Stored items:
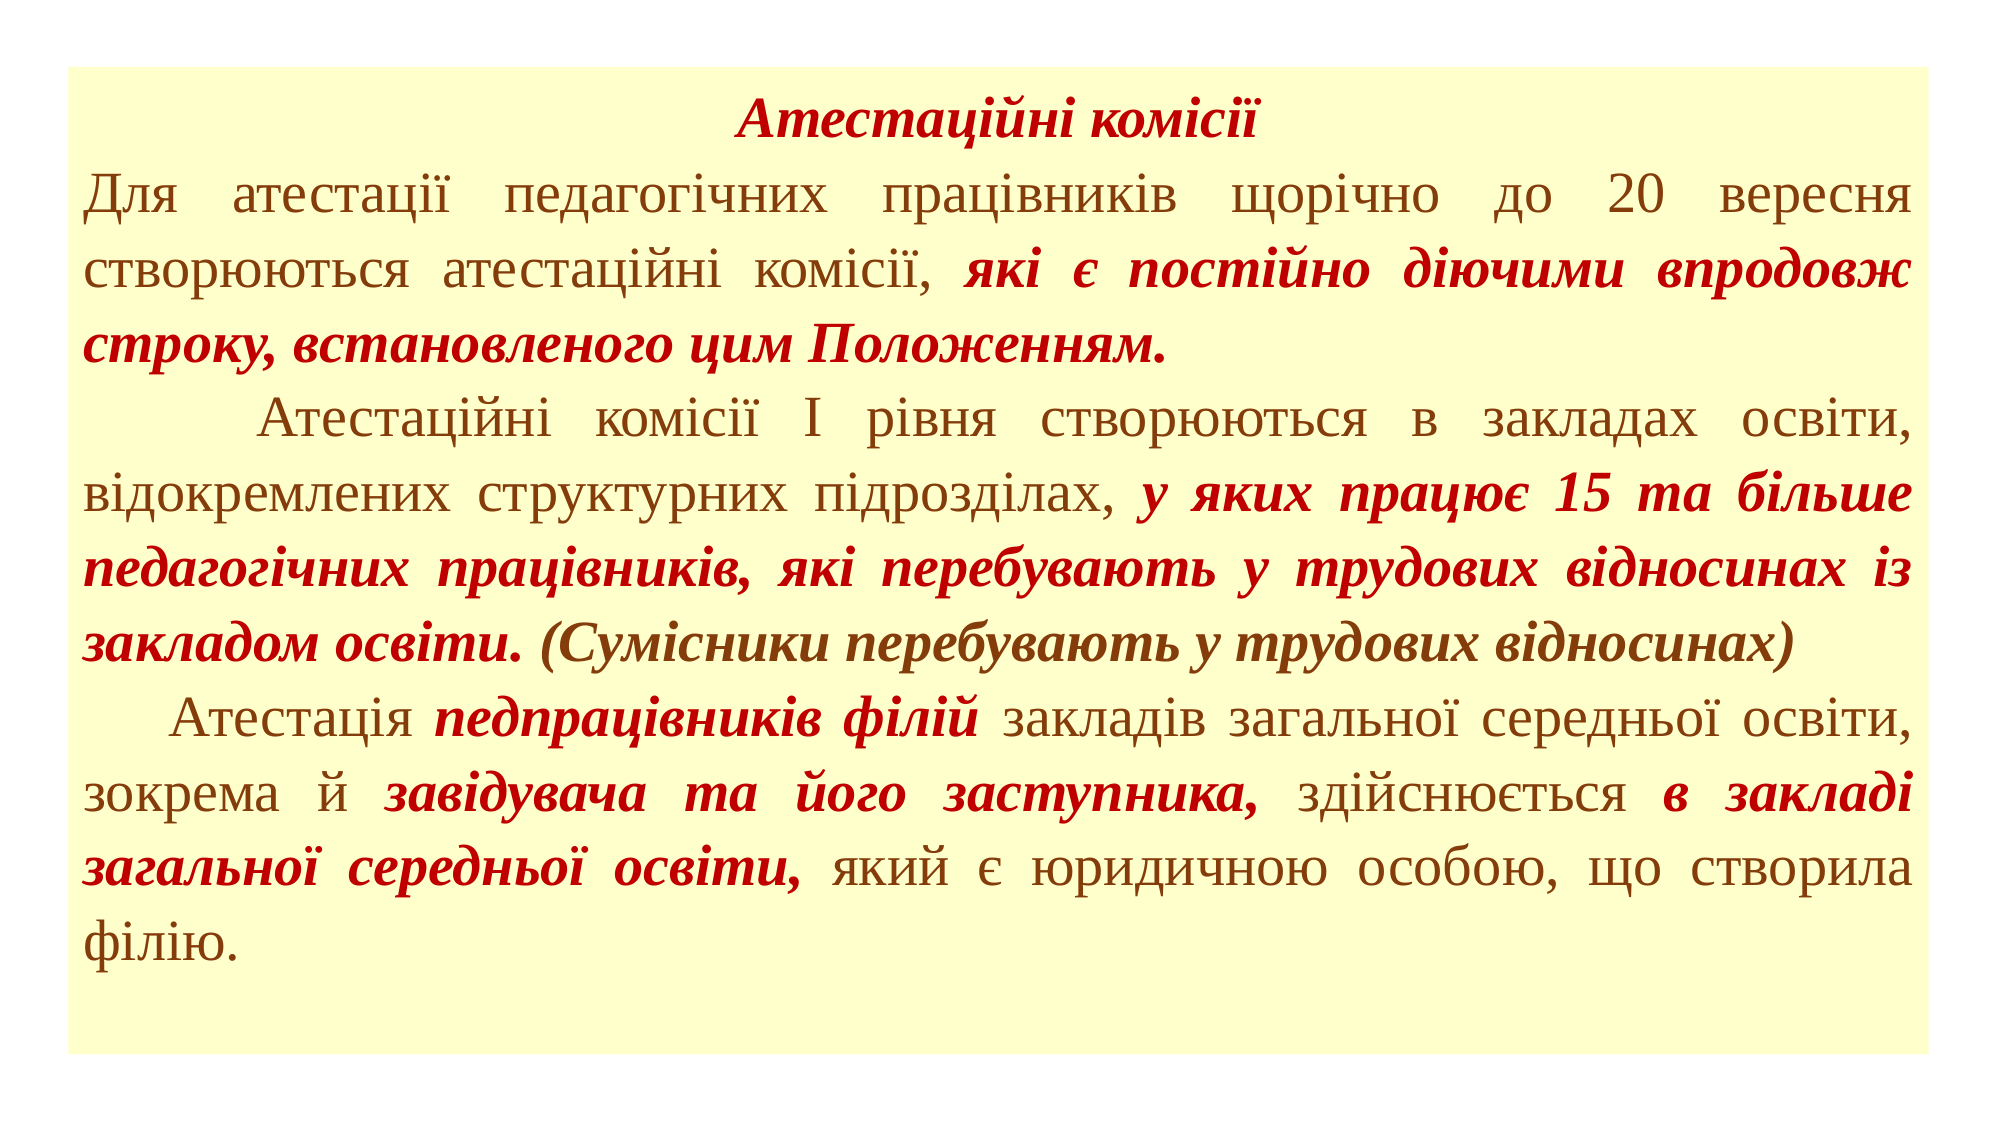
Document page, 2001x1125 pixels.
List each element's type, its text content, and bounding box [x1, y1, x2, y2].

text_box Атестаційні комісії Для атестації педагогічних працівників щорічно до 20 вересня створюються атестаційні комісії, які є постійно діючими впродовж строку, встановленого цим Положенням. Атестаційні комісії I рівня створюються в закладах освіти, відокремлених структурних підрозділах, у яких працює 15 та більше педагогічних працівників, які перебувають у трудових відносинах із закладом освіти. (Сумісники перебувають у трудових відносинах) Атестація педпрацівників філій закладів загальної середньої освіти, зокрема й завідувача та його заступника, здійснюється в закладі загальної середньої освіти, який є юридичною особою, що створила філію. [68, 66, 1929, 1055]
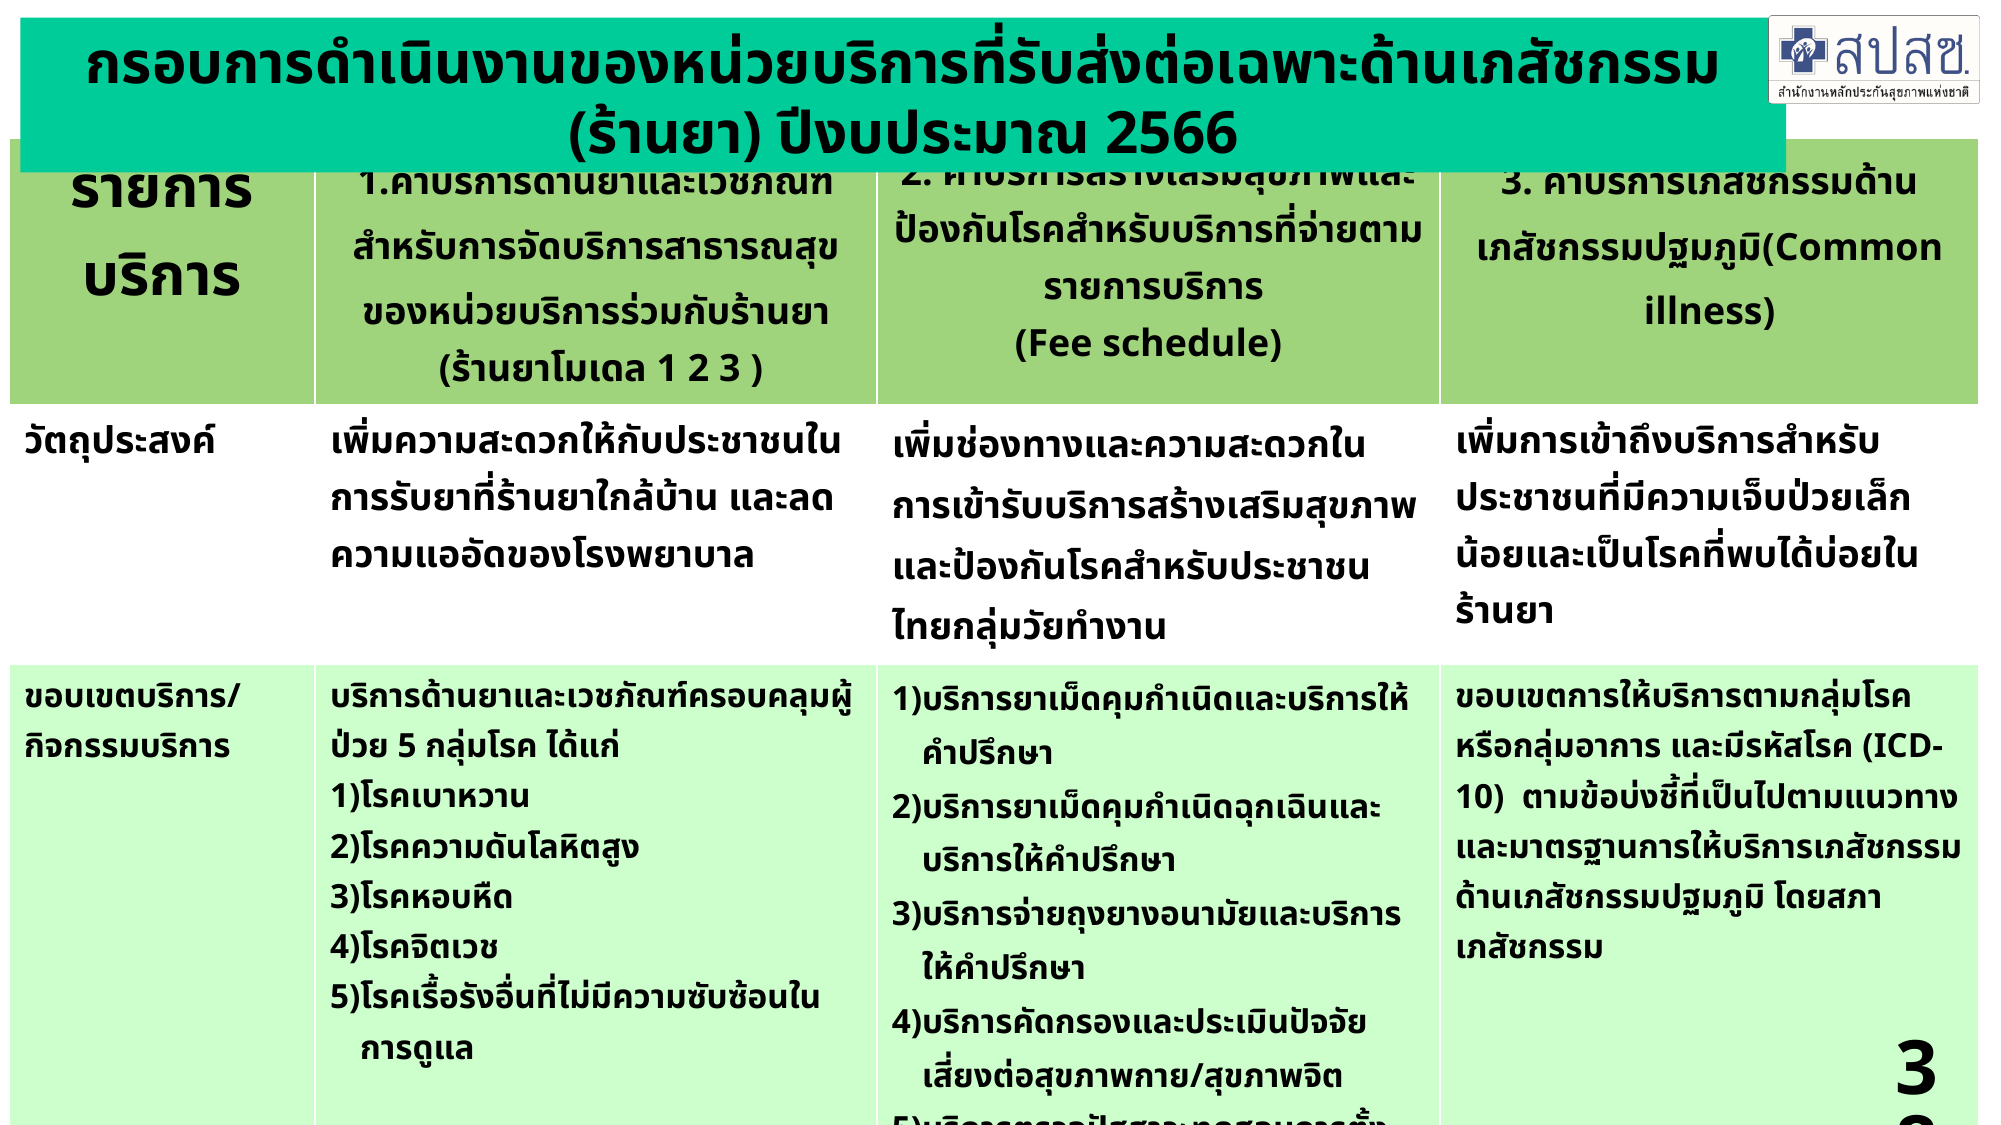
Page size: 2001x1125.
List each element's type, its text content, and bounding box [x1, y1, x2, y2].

table_header 1.ค่าบริการด้านยาและเวชภัณฑ์สำหรับการจัดบริการสาธารณสุขของหน่วยบริการร่วมกับร้านยา (ร้านยาโมเดล 1 2 3 ) [316, 173, 876, 404]
table_header 3. ค่าบริการเภสัชกรรมด้านเภสัชกรรมปฐมภูมิ(Common illness) [1441, 139, 1978, 404]
table_header รายการบริการ [10, 139, 314, 404]
table_cell ขอบเขตบริการ/กิจกรรมบริการ [10, 665, 314, 1125]
picture [1768, 15, 1980, 104]
table_header 2. ค่าบริการสร้างเสริมสุขภาพและป้องกันโรคสำหรับบริการที่จ่ายตามรายการบริการ (Fee schedule) [878, 173, 1439, 404]
table_cell วัตถุประสงค์ [10, 409, 314, 663]
table_cell ขอบเขตการให้บริการตามกลุ่มโรค หรือกลุ่มอาการ และมีรหัสโรค (ICD-10) ตามข้อบ่งชี้ที่เป็นไปตามแนวทางและมาตรฐานการให้บริการเภสัชกรรมด้านเภสัชกรรมปฐมภูมิ โดยสภาเภสัชกรรม [1441, 665, 1978, 1125]
table_cell บริการด้านยาและเวชภัณฑ์ครอบคลุมผู้ป่วย 5 กลุ่มโรค ได้แก่ โรคเบาหวาน โรคความดันโลหิตสูง โรคหอบหืด โรคจิตเวช โรคเรื้อรังอื่นที่ไม่มีความซับซ้อนในการดูแล [316, 665, 876, 1125]
text_box กรอบการดำเนินงานของหน่วยบริการที่รับส่งต่อเฉพาะด้านเภสัชกรรม (ร้านยา) ปีงบประมาณ 2566 [20, 17, 1787, 173]
table_cell บริการยาเม็ดคุมกำเนิดและบริการให้คำปรึกษา บริการยาเม็ดคุมกำเนิดฉุกเฉินและบริการให้คำปรึกษา บริการจ่ายถุงยางอนามัยและบริการให้คำปรึกษา บริการคัดกรองและประเมินปัจจัยเสี่ยงต่อสุขภาพกาย/สุขภาพจิต บริการตรวจปัสสาวะทดสอบการตั้งครรภ์หรือบริการชุดทดสอบการตั้งครรภ์ด้วยตัวเอง บริการยาเม็ดเสริมธาตุเหล็กและกรดโฟลิค [878, 665, 1439, 1125]
table_cell เพิ่มช่องทางและความสะดวกในการเข้ารับบริการสร้างเสริมสุขภาพและป้องกันโรคสำหรับประชาชนไทยกลุ่มวัยทำงาน [878, 409, 1439, 663]
slide_number 38 [1880, 1023, 1993, 1118]
table_cell เพิ่มการเข้าถึงบริการสำหรับประชาชนที่มีความเจ็บป่วยเล็กน้อยและเป็นโรคที่พบได้บ่อยในร้านยา [1441, 409, 1978, 663]
table_cell เพิ่มความสะดวกให้กับประชาชนในการรับยาที่ร้านยาใกล้บ้าน และลดความแออัดของโรงพยาบาล [316, 409, 876, 663]
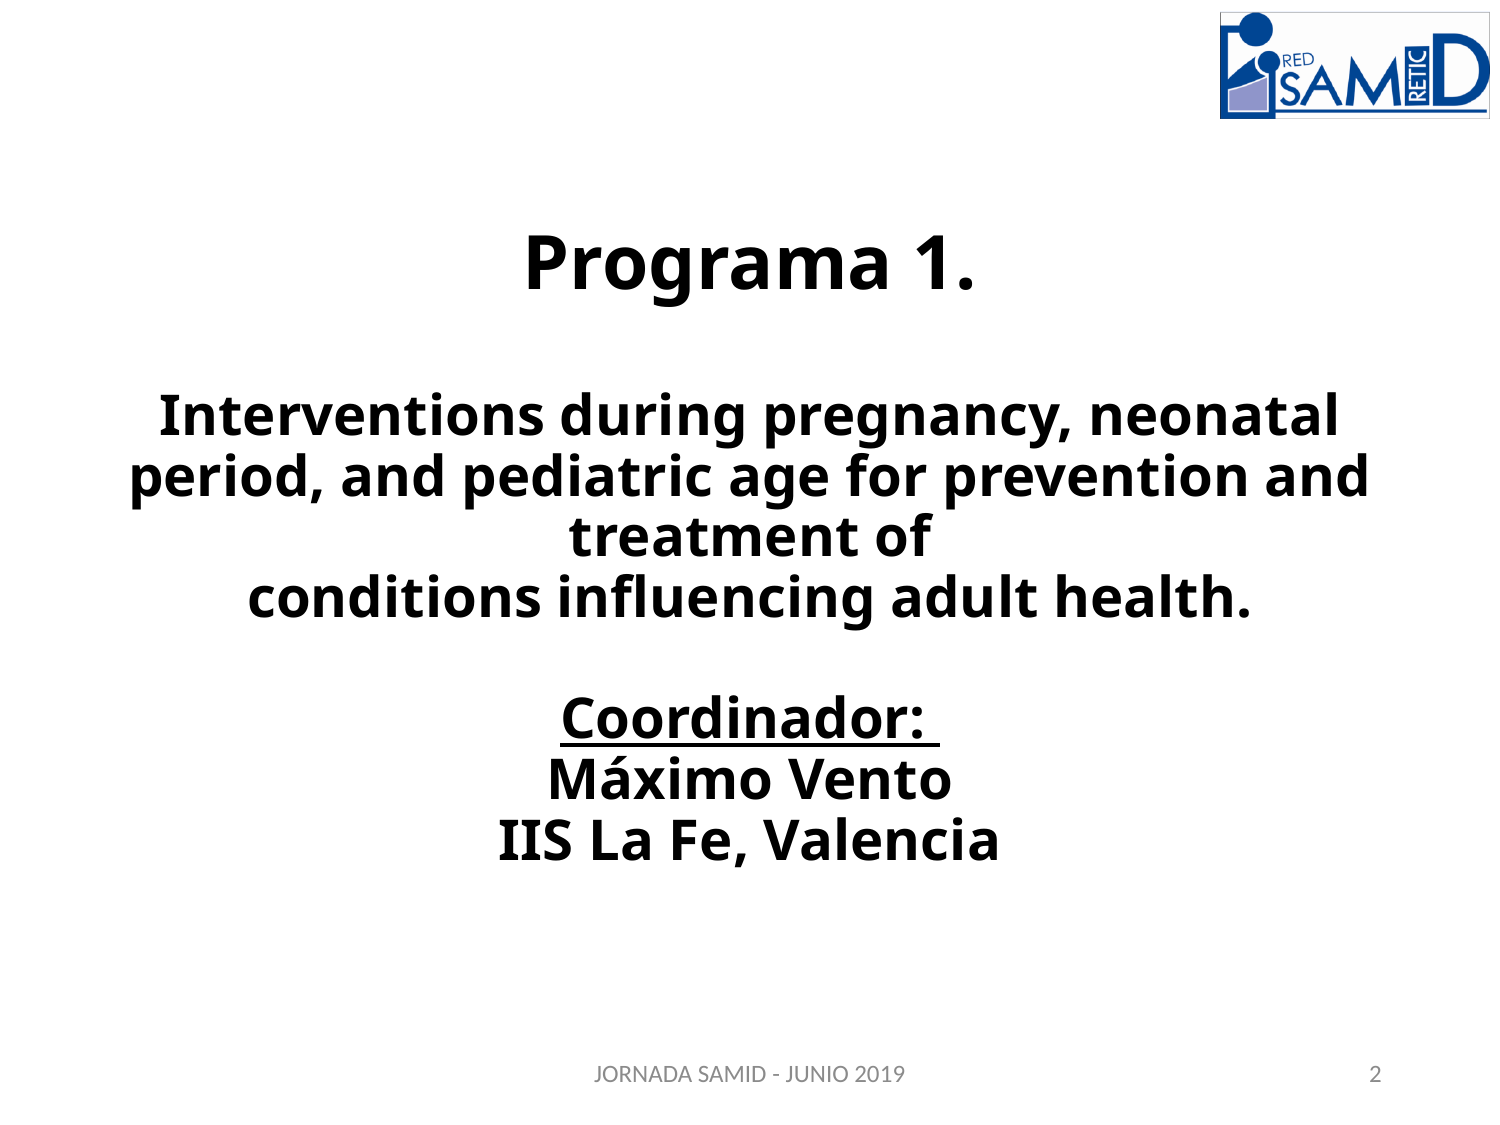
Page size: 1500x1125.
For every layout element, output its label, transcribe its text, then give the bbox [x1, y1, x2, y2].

*What this task involves:* Among the lines above, the ones holding the word "ขภาพและป" must be counted; only that count is to be given.

*Solution to this problem:* 2